───── Excerpt to read
Zahira Torres & Frank Shyong of the Los Angeles Times: "A leaking natural gas well that has displaced thousands of residents in Porter Ranch lacked a working safety valve, sparking new questions about how the facility was maintained. Attorneys for residents suing Southern California Gas Co. said the company failed to replace the safety valve when it was removed in 1979. The safety valve may not have prevented the leak, but it would have stopped the continued release of fumes pouring into the community, attorney Brian Panish said in an interview Sunday. SoCal Gas spokeswoman Melissa Bailey confirmed in an email to The Times that the well did not have 'a deep subsurface valve.' She said such a valve was not required by law."
──────────
Questions to answer:
• a. In the excerpt on the Porter Ranch gas leak, in what year was the well's safety valve removed?
• b. Name every person mentioned by name in the excerpt on the Porter Ranch gas leak.
───── Provided information
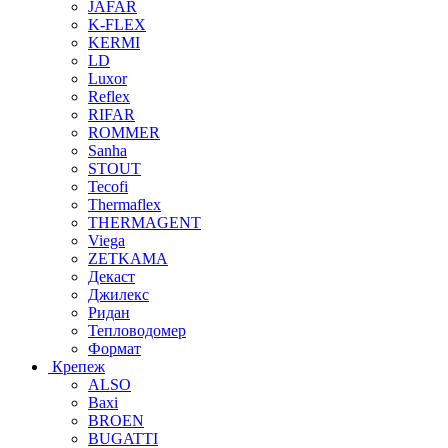
JAFAR
K-FLEX
KERMI
LD
Luxor
Reflex
RIFAR
ROMMER
Sanha
STOUT
Tecofi
Thermaflex
THERMAGENT
Viega
ZETKAMA
Декаст
Джилекс
Ридан
Тепловодомер
Формат
Крепеж
ALSO
Baxi
BROEN
BUGATTI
──────────
Answers:
• a. 1979

• b. Zahira Torres, Frank Shyong, Brian Panish, Melissa Bailey